Socially, Bach’s concertos served a very similar purpose as van Buuren’s sessions. They brought together people in search of closeness to others, in pursuit of a form of social interaction which transcended gossiping and laughing and instead lifted them onto another plane: that of human-to-human connectedness through a third medium: the shared experience, part drug, part ecstasy, of group sensuality. Now think of a dance party on the beach with hundreds of shirtless bodies heaving, swaying, jumping, gyrating to a van Buuren trance session. The purpose is the same, even if the drugs aren’t.

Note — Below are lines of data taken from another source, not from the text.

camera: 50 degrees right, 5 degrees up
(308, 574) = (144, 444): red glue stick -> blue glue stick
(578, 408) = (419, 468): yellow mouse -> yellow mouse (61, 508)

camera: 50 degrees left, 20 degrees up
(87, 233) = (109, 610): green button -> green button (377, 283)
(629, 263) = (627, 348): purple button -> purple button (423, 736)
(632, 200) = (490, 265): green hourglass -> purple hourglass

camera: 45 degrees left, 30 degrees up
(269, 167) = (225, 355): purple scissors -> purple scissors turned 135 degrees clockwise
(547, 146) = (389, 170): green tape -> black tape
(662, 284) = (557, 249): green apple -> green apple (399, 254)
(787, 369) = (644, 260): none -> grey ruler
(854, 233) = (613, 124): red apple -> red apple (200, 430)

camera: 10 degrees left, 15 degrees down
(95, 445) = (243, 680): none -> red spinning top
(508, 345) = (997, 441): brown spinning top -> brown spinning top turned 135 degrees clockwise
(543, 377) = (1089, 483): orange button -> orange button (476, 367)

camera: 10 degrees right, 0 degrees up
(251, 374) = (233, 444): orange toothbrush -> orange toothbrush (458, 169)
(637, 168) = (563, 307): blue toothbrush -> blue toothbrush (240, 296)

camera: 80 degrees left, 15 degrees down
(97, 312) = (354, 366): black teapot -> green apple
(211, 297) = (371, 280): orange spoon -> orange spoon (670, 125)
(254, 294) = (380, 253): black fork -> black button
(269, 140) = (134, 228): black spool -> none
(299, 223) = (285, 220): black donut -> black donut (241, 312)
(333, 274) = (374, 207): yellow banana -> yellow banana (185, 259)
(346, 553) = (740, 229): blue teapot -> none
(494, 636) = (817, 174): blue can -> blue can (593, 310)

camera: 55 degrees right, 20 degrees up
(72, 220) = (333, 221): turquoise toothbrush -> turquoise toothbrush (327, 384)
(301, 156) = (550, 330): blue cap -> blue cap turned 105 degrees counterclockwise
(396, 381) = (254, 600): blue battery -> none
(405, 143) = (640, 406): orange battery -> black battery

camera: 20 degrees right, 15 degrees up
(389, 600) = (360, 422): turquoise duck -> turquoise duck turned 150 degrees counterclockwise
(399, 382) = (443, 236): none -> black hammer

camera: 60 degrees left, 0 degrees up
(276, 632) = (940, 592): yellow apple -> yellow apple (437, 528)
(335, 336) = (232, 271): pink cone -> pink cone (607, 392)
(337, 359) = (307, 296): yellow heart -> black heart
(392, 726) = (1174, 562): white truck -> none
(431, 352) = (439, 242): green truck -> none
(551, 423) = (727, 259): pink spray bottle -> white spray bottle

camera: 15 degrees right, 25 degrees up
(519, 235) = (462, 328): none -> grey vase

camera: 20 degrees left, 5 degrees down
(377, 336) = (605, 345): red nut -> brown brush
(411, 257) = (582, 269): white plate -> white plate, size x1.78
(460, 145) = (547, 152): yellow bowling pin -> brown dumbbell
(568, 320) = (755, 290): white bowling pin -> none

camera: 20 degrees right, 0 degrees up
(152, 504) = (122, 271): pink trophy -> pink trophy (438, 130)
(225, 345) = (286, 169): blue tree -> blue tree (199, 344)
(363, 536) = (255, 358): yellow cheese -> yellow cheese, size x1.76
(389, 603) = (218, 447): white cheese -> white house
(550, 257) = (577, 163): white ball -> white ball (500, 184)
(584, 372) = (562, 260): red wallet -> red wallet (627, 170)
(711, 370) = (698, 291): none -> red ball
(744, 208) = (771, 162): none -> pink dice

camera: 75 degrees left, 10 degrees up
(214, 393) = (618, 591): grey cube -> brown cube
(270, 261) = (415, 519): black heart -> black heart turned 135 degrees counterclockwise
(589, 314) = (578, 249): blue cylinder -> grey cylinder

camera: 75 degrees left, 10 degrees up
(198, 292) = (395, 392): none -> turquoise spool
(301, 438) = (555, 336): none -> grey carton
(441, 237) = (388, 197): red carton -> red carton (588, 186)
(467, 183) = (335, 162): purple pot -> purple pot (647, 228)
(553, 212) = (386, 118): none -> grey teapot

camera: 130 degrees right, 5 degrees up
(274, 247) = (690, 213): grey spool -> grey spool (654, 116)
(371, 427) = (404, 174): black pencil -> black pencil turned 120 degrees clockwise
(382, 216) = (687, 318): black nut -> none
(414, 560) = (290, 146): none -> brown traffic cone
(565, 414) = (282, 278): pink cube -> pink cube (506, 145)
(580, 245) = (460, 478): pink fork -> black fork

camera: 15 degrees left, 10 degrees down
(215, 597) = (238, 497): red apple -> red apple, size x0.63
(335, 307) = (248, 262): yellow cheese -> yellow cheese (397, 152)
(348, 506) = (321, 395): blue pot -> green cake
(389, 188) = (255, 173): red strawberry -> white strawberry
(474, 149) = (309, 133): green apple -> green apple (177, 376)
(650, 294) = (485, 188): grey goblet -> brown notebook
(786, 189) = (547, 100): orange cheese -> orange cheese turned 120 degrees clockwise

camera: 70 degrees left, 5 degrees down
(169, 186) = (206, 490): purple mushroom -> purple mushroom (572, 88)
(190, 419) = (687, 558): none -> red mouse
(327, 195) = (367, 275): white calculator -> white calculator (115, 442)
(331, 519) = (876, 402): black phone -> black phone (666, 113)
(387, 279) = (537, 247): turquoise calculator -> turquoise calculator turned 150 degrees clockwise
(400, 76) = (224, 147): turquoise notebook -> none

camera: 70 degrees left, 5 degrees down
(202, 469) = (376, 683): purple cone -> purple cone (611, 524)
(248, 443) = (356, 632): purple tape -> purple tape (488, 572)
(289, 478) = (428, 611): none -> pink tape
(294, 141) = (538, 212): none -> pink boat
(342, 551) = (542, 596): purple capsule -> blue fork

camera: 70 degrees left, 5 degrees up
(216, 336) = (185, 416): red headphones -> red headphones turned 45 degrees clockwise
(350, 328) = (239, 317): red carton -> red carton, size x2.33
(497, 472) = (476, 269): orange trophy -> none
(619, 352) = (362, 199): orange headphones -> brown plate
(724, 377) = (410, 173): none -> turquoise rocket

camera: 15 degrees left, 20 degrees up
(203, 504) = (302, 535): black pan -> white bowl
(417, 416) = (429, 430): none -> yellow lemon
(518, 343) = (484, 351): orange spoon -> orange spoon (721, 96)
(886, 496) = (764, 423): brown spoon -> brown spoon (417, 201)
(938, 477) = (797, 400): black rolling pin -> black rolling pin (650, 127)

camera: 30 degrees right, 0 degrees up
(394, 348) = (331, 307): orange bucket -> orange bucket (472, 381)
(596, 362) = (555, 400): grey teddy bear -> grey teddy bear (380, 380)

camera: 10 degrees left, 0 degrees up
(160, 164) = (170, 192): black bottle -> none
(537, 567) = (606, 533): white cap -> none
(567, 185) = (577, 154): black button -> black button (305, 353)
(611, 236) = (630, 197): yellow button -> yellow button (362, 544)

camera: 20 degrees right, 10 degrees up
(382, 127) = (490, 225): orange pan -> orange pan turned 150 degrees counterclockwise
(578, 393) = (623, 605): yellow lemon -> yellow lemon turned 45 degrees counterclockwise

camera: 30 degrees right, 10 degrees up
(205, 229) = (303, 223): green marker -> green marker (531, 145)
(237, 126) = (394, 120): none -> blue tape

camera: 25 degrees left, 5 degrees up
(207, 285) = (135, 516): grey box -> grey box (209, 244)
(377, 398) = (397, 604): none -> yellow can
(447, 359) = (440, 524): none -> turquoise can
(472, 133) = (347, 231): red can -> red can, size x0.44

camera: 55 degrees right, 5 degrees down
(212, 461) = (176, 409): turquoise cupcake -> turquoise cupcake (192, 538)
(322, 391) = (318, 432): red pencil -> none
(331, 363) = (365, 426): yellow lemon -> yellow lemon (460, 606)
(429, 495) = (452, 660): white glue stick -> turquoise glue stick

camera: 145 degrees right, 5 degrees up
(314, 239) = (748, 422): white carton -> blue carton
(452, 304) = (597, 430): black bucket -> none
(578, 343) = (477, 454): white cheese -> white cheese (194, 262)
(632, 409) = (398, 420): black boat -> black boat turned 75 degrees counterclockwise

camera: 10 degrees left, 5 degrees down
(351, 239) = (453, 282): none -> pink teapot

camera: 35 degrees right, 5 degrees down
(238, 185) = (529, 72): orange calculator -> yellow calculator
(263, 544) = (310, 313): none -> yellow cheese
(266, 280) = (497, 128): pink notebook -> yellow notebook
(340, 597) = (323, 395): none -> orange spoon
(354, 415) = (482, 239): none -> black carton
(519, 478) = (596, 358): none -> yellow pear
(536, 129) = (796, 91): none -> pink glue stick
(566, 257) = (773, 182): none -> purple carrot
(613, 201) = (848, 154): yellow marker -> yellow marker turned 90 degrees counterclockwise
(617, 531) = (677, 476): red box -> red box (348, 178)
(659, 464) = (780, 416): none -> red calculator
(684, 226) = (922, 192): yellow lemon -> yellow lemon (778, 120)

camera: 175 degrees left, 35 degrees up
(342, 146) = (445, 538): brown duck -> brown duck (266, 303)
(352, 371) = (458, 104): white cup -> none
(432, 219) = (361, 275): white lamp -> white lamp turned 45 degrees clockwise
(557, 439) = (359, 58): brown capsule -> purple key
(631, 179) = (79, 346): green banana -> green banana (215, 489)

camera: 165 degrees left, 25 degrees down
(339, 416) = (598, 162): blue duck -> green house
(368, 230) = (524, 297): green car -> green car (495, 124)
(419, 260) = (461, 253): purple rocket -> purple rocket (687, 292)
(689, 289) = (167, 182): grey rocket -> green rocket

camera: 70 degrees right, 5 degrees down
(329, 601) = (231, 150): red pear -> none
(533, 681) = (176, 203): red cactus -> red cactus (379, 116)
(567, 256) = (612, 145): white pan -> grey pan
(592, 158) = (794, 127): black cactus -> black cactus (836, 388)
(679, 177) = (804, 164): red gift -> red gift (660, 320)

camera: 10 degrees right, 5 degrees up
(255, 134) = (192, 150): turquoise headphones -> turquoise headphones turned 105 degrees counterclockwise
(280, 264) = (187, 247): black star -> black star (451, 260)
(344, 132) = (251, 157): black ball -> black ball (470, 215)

That is not to say that Bach’s music was drug-free. In fact, yours truly has always enjoyed the Brandenburg Concertos with a whiskey or two. It is the music itself however which is the drug. In the historical literature we find numerous references to the ‘intoxicating effects of Mr. Bach’s compositions.’
So there you have it. I took a very circuitous route to arrive at what 18-year-olds have known for two decades. Trance music isn’t half bad! And having sex to “Intense” by van Buuren is simply brilliant (give it a try!). Almost as brilliant as Bach & Co. “who aroused the women in the audience with the cadence in this concerto so very much that their faces flushed to a crimson red and they began to fan themselves so hard that the noise of the fans grew louder than the music itself.” Hmm. Sounds like a rave to me.